Forget memorising the date of the Habeas Corpus Act or the names of forts on Hadrian's Wall. According to one writer, a far more useful gauge of integration into British society would be the ability to spot a Greggs bakery or understand the intricate social order of a bus queue.

The 'Bad Pub Quiz' Stressing Families

Emma Beddington, a Guardian columnist, is witnessing the strain of the official Life in the UK test firsthand as her French husband revises for the exam, a prerequisite for his citizenship application. The test, which has been widely criticised as a "bad pub quiz", is causing domestic tension. Her husband, who works, volunteers, and pays taxes in the UK, must now prove his assimilation by answering multiple-choice questions on topics like the repeal of the Corn Laws.

Beddington admits the process is humbling even for her, a history graduate, who confesses she couldn't state the date of the Habeas Corpus Act "with a gun to my head". The test requires a 75% pass mark and costs £50 to take. Research in 2021 suggested two-thirds of Britons would fail it, a figure the writer suspects is even higher now.

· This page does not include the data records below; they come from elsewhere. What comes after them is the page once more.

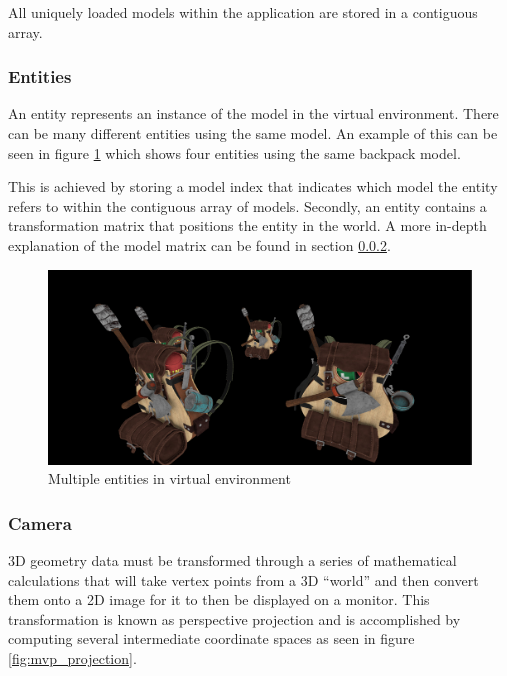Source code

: \documentclass[11pt]{article}
\begin{document}
All uniquely loaded models within the application are stored in a contiguous
array. 

\subsubsection{Entities}
An entity represents an instance of the model in the virtual environment. There
can be many different entities using the same model. An example of this can be
seen in figure \ref{fig:entities} which shows four entities using the same
backpack model.

This is achieved by storing a model index that indicates which model the entity
refers to within the contiguous array of models. Secondly, an entity contains a
transformation matrix that positions the entity in the world. A more in-depth
explanation of the model matrix can be found in section \ref{camera}.

\begin{figure}[h!]
  \centering
  \includegraphics[width=\textwidth]{images/entities.png}
  \caption{Multiple entities in virtual environment}
  \label{fig:entities}
\end{figure}

\subsubsection{Camera} \label{camera}
3D geometry data must be transformed through a series of mathematical
calculations that will take vertex points from a 3D ``world'' and then convert
them onto a 2D image for it to then be displayed on a monitor. This
transformation is known as perspective projection \cite{3d_projection} and is
accomplished by computing several intermediate coordinate spaces as seen in
figure \ref{fig:mvp_projection}.
\end{document}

A Test for a Britain That Doesn't Exist

The columnist argues the test examines a sanitised, outdated version of the country. She points to a revision guide chapter titled "A modern, thriving society" illustrated by a crowd of white faces on the Mall, and questions the relevance of frequent questions about Welsh cakes. "It's meaningless testing people on a UK they don't actually live in," she writes, one with an "unproblematic imperial legacy and an Elgar soundtrack".

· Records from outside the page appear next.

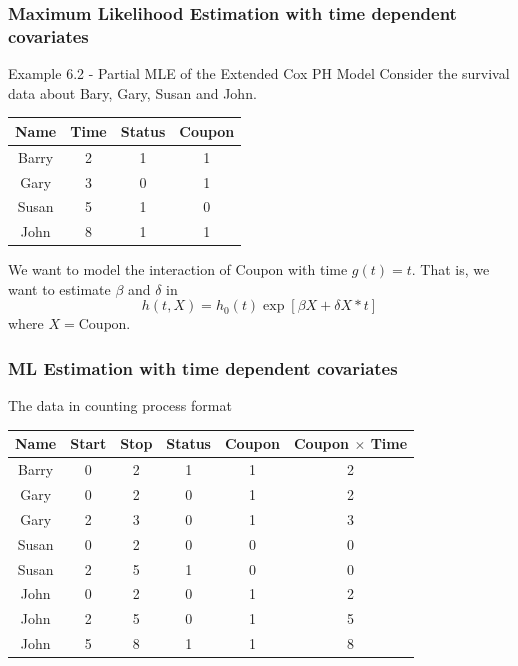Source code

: \documentclass{beamer}
\theoremstyle{definition}
\begin{document}
\begin{frame}
\frametitle{Maximum Likelihood Estimation with time dependent covariates}
\begin{block}{Example 6.2 - Partial MLE of the Extended Cox PH Model}
Consider the survival data about Bary, Gary, Susan and John.
\begin{center}
\begin{tabular}{ c c c c } \hline
 Name & Time & Status & Coupon \\ \hline
Barry & 2 & 1 & 1 \\
 Gary & 3 & 0 & 1 \\
Susan & 5 & 1 & 0 \\
  John & 8 & 1 & 1 \\
\end{tabular}
\end{center}
\end{block}
We want to model the interaction of Coupon with time $g(t)=t$. That is, we want to estimate $\beta$ and $\delta$ in
\[
h(t,X) = h_0(t) \exp[\beta X+ \delta X *t]
\]
where $X=\text{Coupon}$.
\end{frame}

\begin{frame}
\frametitle{ML Estimation with time dependent covariates}
\begin{block}{The data in counting process format}
\begin{table}[]
\begin{tabular}{c c c c c c}
Name  & Start & Stop & Status & Coupon & Coupon $\times$ Time \\ \hline
Barry & 0     & 2    & 1      & 1      & 2                    \\
Gary  & 0     & 2    & 0      & 1      & 2                    \\
Gary  & 2     & 3    & 0      & 1      & 3                    \\
Susan & 0     & 2    & 0      & 0      & 0                    \\
Susan & 2     & 5    & 1      & 0      & 0                    \\
John  & 0     & 2    & 0      & 1      & 2                    \\
John  & 2     & 5    & 0      & 1      & 5                    \\
John  & 5     & 8    & 1      & 1      & 8
\end{tabular}
\end{table}
\end{block}
\end{frame}
\end{document}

Instead, she and her husband workshopped a more relevant alternative. Their proposed modules included identifying the Greggs logo, recognising the Strictly Come Dancing theme tune, mastering "contextual swearing", and excelling at soap opera knowledge. "It's ridiculous you need to know about 14th-century poet John Barbour but not Deirdre Barlow," Beddington notes.

Practical Skills for Modern British Life

Her improved test would also assess crucial real-world skills: navigating the correct boarding order at a poorly organised bus stop, demonstrating the nuanced usages of the word "sorry", and implementing hot drink protocols in domestic and workplace settings.

However, she reflects that fetishising these mundane national foibles is itself an unappealing trait. For now, she's back to pinning lists of historical dates to the fridge, praying her husband passes. He has, at least, retained one date: 1066, "when we conquered you. So, you're all French".

The process has taught him that everyone in Britain is an immigrant, whether they crossed a land bridge 10,000 years ago, arrived with William the Conqueror, or came last week. And, as Beddington concludes, we're all rewriting what life in the UK is every minute. That, at least, is a thought cheering them up as test day looms.